• _Records shown_
---

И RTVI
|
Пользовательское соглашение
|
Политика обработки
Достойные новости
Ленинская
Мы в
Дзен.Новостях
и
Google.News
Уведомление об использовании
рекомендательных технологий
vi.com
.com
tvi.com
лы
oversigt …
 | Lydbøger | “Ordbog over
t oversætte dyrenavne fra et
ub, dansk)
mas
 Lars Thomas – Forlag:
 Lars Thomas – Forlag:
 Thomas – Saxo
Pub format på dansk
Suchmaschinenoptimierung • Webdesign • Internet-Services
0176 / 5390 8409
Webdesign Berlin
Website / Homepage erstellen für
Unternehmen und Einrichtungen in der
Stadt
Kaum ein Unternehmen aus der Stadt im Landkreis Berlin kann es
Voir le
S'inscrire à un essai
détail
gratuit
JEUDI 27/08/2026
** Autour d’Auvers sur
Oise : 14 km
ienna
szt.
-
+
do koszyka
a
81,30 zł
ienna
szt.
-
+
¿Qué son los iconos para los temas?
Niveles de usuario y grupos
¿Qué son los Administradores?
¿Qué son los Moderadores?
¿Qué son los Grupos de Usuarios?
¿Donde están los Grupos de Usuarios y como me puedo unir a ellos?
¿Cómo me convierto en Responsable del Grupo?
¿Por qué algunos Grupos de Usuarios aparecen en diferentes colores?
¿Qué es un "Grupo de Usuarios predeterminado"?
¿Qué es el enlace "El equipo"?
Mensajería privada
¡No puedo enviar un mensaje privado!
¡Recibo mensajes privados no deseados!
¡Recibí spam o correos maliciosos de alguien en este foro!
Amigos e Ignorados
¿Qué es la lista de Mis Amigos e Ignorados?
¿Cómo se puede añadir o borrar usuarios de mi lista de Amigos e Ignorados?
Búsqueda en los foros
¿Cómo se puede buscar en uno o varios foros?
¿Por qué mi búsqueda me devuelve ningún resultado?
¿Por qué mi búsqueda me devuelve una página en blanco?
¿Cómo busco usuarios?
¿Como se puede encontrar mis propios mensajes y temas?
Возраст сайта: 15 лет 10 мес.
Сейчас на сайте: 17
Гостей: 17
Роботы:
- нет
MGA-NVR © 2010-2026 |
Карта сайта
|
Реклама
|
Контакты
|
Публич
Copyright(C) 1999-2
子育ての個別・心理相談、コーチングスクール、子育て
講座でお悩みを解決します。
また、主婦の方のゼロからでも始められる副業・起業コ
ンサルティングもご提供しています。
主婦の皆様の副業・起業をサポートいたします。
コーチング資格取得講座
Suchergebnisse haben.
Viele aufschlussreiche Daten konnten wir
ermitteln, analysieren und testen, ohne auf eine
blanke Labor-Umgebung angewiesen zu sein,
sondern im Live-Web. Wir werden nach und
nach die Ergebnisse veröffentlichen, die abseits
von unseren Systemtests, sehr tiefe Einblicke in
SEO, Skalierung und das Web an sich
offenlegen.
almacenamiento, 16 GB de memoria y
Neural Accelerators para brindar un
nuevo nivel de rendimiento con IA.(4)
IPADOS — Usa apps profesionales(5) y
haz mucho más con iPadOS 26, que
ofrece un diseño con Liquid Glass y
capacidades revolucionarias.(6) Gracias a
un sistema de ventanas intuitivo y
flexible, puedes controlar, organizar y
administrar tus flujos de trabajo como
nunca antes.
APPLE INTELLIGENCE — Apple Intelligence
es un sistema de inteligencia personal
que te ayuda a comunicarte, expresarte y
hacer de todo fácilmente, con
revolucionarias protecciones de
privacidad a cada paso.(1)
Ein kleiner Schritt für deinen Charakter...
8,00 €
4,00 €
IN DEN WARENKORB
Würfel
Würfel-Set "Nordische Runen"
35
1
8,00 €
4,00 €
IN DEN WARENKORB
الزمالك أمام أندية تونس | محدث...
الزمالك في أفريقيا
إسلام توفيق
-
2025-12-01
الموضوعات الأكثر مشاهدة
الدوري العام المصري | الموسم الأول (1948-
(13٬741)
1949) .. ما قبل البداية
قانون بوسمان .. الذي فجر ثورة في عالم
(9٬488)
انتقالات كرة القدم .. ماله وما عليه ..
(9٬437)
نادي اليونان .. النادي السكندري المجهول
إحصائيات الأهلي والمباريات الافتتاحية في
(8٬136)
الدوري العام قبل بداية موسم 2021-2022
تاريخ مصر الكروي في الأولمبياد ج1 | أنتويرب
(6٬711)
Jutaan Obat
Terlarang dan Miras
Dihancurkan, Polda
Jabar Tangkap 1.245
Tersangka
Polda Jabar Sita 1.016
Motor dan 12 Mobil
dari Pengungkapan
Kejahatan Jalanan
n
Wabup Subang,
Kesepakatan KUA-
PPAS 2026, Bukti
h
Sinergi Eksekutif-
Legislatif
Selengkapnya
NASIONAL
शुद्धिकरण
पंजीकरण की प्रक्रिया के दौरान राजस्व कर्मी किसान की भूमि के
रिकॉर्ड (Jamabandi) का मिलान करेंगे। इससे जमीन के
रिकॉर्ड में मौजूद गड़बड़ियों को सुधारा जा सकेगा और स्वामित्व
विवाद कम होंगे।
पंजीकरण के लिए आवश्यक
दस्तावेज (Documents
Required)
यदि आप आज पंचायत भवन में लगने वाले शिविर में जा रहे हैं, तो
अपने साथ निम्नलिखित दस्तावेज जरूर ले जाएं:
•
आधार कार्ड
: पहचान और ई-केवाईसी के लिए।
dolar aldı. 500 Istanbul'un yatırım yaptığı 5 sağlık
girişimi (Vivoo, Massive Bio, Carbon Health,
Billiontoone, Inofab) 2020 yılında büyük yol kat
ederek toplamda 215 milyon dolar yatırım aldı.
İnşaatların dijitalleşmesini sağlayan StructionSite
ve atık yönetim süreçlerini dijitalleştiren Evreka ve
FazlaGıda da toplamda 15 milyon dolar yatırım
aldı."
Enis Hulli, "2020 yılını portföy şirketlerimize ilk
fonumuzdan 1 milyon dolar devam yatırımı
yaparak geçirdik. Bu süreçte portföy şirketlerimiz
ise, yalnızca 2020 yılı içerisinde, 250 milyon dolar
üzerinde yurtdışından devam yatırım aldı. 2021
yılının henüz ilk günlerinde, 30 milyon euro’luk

---

• _What this task involves_
Write out the listing above, keeping every word exactly.

• _Written reply_
И RTVI
|
Пользовательское соглашение
|
Политика обработки
Достойные новости
Ленинская
Мы в
Дзен.Новостях
и
Google.News
Уведомление об использовании
рекомендательных технологий
vi.com
.com
tvi.com
лы
oversigt …
 | Lydbøger | “Ordbog over
t oversætte dyrenavne fra et
ub, dansk)
mas
 Lars Thomas – Forlag:
 Lars Thomas – Forlag:
 Thomas – Saxo
Pub format på dansk
Suchmaschinenoptimierung • Webdesign • Internet-Services
0176 / 5390 8409
Webdesign Berlin
Website / Homepage erstellen für
Unternehmen und Einrichtungen in der
Stadt
Kaum ein Unternehmen aus der Stadt im Landkreis Berlin kann es
Voir le
S'inscrire à un essai
détail
gratuit
JEUDI 27/08/2026
** Autour d’Auvers sur
Oise : 14 km
ienna
szt.
-
+
do koszyka
a
81,30 zł
ienna
szt.
-
+
¿Qué son los iconos para los temas?
Niveles de usuario y grupos
¿Qué son los Administradores?
¿Qué son los Moderadores?
¿Qué son los Grupos de Usuarios?
¿Donde están los Grupos de Usuarios y como me puedo unir a ellos?
¿Cómo me convierto en Responsable del Grupo?
¿Por qué algunos Grupos de Usuarios aparecen en diferentes colores?
¿Qué es un "Grupo de Usuarios predeterminado"?
¿Qué es el enlace "El equipo"?
Mensajería privada
¡No puedo enviar un mensaje privado!
¡Recibo mensajes privados no deseados!
¡Recibí spam o correos maliciosos de alguien en este foro!
Amigos e Ignorados
¿Qué es la lista de Mis Amigos e Ignorados?
¿Cómo se puede añadir o borrar usuarios de mi lista de Amigos e Ignorados?
Búsqueda en los foros
¿Cómo se puede buscar en uno o varios foros?
¿Por qué mi búsqueda me devuelve ningún resultado?
¿Por qué mi búsqueda me devuelve una página en blanco?
¿Cómo busco usuarios?
¿Como se puede encontrar mis propios mensajes y temas?
Возраст сайта: 15 лет 10 мес.
Сейчас на сайте: 17
Гостей: 17
Роботы:
- нет
MGA-NVR © 2010-2026 |
Карта сайта
|
Реклама
|
Контакты
|
Публич
Copyright(C) 1999-2
子育ての個別・心理相談、コーチングスクール、子育て
講座でお悩みを解決します。
また、主婦の方のゼロからでも始められる副業・起業コ
ンサルティングもご提供しています。
主婦の皆様の副業・起業をサポートいたします。
コーチング資格取得講座
Suchergebnisse haben.
Viele aufschlussreiche Daten konnten wir
ermitteln, analysieren und testen, ohne auf eine
blanke Labor-Umgebung angewiesen zu sein,
sondern im Live-Web. Wir werden nach und
nach die Ergebnisse veröffentlichen, die abseits
von unseren Systemtests, sehr tiefe Einblicke in
SEO, Skalierung und das Web an sich
offenlegen.
almacenamiento, 16 GB de memoria y
Neural Accelerators para brindar un
nuevo nivel de rendimiento con IA.(4)
IPADOS — Usa apps profesionales(5) y
haz mucho más con iPadOS 26, que
ofrece un diseño con Liquid Glass y
capacidades revolucionarias.(6) Gracias a
un sistema de ventanas intuitivo y
flexible, puedes controlar, organizar y
administrar tus flujos de trabajo como
nunca antes.
APPLE INTELLIGENCE — Apple Intelligence
es un sistema de inteligencia personal
que te ayuda a comunicarte, expresarte y
hacer de todo fácilmente, con
revolucionarias protecciones de
privacidad a cada paso.(1)
Ein kleiner Schritt für deinen Charakter...
8,00 €
4,00 €
IN DEN WARENKORB
Würfel
Würfel-Set "Nordische Runen"
35
1
8,00 €
4,00 €
IN DEN WARENKORB
الزمالك أمام أندية تونس | محدث...
الزمالك في أفريقيا
إسلام توفيق
-
2025-12-01
الموضوعات الأكثر مشاهدة
الدوري العام المصري | الموسم الأول (1948-
(13٬741)
1949) .. ما قبل البداية
قانون بوسمان .. الذي فجر ثورة في عالم
(9٬488)
انتقالات كرة القدم .. ماله وما عليه ..
(9٬437)
نادي اليونان .. النادي السكندري المجهول
إحصائيات الأهلي والمباريات الافتتاحية في
(8٬136)
الدوري العام قبل بداية موسم 2021-2022
تاريخ مصر الكروي في الأولمبياد ج1 | أنتويرب
(6٬711)
Jutaan Obat
Terlarang dan Miras
Dihancurkan, Polda
Jabar Tangkap 1.245
Tersangka
Polda Jabar Sita 1.016
Motor dan 12 Mobil
dari Pengungkapan
Kejahatan Jalanan
n
Wabup Subang,
Kesepakatan KUA-
PPAS 2026, Bukti
h
Sinergi Eksekutif-
Legislatif
Selengkapnya
NASIONAL
शुद्धिकरण
पंजीकरण की प्रक्रिया के दौरान राजस्व कर्मी किसान की भूमि के
रिकॉर्ड (Jamabandi) का मिलान करेंगे। इससे जमीन के
रिकॉर्ड में मौजूद गड़बड़ियों को सुधारा जा सकेगा और स्वामित्व
विवाद कम होंगे।
पंजीकरण के लिए आवश्यक
दस्तावेज (Documents
Required)
यदि आप आज पंचायत भवन में लगने वाले शिविर में जा रहे हैं, तो
अपने साथ निम्नलिखित दस्तावेज जरूर ले जाएं:
•
आधार कार्ड
: पहचान और ई-केवाईसी के लिए।
dolar aldı. 500 Istanbul'un yatırım yaptığı 5 sağlık
girişimi (Vivoo, Massive Bio, Carbon Health,
Billiontoone, Inofab) 2020 yılında büyük yol kat
ederek toplamda 215 milyon dolar yatırım aldı.
İnşaatların dijitalleşmesini sağlayan StructionSite
ve atık yönetim süreçlerini dijitalleştiren Evreka ve
FazlaGıda da toplamda 15 milyon dolar yatırım
aldı."
Enis Hulli, "2020 yılını portföy şirketlerimize ilk
fonumuzdan 1 milyon dolar devam yatırımı
yaparak geçirdik. Bu süreçte portföy şirketlerimiz
ise, yalnızca 2020 yılı içerisinde, 250 milyon dolar
üzerinde yurtdışından devam yatırım aldı. 2021
yılının henüz ilk günlerinde, 30 milyon euro’luk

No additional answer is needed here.